Page segmentation data:
⁂

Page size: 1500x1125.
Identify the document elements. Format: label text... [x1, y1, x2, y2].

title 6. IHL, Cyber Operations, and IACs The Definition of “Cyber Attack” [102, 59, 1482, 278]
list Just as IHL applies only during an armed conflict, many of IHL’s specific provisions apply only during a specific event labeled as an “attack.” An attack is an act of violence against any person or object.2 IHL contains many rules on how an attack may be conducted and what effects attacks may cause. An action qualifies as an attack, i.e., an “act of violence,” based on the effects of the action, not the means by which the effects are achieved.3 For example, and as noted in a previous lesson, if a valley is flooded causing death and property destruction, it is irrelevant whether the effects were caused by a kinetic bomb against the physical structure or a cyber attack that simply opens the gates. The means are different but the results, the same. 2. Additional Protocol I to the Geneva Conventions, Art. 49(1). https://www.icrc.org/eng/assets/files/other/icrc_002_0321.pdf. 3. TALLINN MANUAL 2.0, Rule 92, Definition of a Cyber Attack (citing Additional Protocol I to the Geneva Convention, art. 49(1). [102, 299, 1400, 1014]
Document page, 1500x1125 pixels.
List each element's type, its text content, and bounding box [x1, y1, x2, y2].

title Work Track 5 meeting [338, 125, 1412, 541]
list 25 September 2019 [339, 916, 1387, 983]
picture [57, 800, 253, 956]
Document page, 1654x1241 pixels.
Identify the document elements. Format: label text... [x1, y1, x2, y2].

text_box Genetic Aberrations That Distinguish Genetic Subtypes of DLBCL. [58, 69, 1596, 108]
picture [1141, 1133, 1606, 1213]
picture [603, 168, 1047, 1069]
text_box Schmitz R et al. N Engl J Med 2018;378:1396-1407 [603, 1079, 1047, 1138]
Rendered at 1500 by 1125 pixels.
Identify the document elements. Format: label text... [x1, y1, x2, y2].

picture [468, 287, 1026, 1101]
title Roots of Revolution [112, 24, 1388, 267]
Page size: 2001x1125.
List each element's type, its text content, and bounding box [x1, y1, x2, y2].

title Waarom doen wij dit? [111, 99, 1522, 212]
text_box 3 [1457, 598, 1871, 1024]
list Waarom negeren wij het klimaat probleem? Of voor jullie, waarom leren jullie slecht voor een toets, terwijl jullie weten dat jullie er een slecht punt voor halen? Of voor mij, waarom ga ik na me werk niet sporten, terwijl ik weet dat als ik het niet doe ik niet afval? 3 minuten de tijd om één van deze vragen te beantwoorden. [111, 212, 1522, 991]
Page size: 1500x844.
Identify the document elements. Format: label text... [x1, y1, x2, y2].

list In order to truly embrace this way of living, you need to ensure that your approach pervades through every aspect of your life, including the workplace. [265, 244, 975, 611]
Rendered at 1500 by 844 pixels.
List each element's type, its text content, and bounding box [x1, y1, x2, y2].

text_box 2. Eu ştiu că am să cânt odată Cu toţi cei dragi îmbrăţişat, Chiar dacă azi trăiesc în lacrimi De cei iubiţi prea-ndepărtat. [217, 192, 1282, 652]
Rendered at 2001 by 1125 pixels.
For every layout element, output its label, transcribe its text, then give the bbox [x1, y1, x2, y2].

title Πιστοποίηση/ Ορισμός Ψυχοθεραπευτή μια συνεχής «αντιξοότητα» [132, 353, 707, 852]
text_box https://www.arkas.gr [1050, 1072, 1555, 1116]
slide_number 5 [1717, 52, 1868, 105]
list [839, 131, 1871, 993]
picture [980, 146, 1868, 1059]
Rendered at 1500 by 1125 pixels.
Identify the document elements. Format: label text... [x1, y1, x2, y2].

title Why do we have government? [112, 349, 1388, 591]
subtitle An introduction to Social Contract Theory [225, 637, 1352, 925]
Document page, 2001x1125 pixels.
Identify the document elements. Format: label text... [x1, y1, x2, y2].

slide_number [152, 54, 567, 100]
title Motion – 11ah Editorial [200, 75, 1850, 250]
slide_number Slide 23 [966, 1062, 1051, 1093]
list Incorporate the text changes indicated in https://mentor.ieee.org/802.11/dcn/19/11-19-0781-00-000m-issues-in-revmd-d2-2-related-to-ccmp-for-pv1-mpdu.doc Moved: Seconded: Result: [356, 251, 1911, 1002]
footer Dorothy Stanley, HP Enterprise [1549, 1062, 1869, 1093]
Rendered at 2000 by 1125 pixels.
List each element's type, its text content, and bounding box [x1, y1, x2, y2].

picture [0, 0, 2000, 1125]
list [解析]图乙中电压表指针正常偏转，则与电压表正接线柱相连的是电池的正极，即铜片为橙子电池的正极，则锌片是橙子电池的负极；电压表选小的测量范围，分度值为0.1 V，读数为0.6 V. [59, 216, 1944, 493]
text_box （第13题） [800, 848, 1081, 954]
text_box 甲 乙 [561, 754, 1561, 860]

⁂

*Exercise details:* A single number is the answer: the count of lines above that include the string "pixels".

*Result of the task:* 8